Application of Castiglianos theorem:

Let us now consider the case where we apply the loads (PA + Δ PA), PB, PC, etc. gradually to the full value. As the ultimate loads in the case are exactly the similar as the earlier case and as all of the loads are applied statically, the ultimate deflections must also be the same. After that, the strain energy in the case, U′ (by neglecting product of small terms Δ PA Δ δA) would be as follows:

U ′ = (½) (P_A + Δ P_A ) (δ_A   + Δ δ_A) + (½) P_B(δ_B   + Δ δ_B) + (½) P_C (δ_C + Δ δ_C ) + ...

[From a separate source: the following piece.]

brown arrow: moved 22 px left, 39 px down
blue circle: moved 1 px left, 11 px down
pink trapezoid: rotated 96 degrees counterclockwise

= (½) P_A  δ _A  + (½) P_A  Δ δ_A   + (½) Δ P_A  δ_A   + (½) P_B  δ_B   + (½) P _B Δ δ_B + (½) P_C δ _C+ (½) P_C Δ δ_C + ...

= 1 P _Aδ_A   + 1 P_B δ_B   + 1 P_C δ_C + .. . + 1 P_A Δ δ_A   + 1 P_B  Δ δ_B + 1 P _CΔδ_C + .. . + 1 Δ P_A  δ_A

= U + 1 P_A Δδ_A  + 1 P_BΔ δ_B   + 1 P _CΔδ_C        + ... + 1 P_A  δ_A

Though, since loads in addition to deflections are the similar in both the cases, the total strain energy must also be the same. Hence,

U ′ = U + ΔU

or         ΔU = 1 P_A Δδ  _A+ 1 P_B Δδ_B  + 1 P_C Δδ_C          + .. . + 1 Δ P_A  δ_A

∴          2ΔU = P_A  Δδ _A  + P_B  Δδ_B + P_C  Δ δ_C  + ... + Δ P_A  δ _A

Earlier we have achieved

ΔU = P_A  Δ δ _A  + P_B  Δ δ_B  + P_C  Δ δ_C  + .. .

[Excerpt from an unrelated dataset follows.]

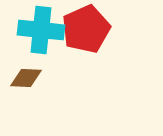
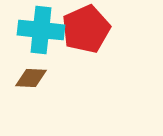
brown diamond: moved 5 px right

Now, from the last two expressions, we get

ΔU = Δ P_A  δ_A  or ΔU / Δ P_A  = δ_A

In the limit, δ_A   = ∂U / ∂P_A

Likewise, it can be shown that ∂U /∂PB = δ_B , ∂U/ ∂PC = δ_C , etc.

Thus, in general, ∂U /∂PM = δ_M .

As a simple instance of the application of Castigliano's theorem, let us assume a bar of cross-sectional area A & length L under axial tension P. From previous section we have known that the strain energy U in this case is given as

U = P² L /2 AE

If we differentiate U with P, we get,

∂U /∂P = PL/ AE

That we identify as the extension of the bar under the load P that is the displacement of the point of application of load P.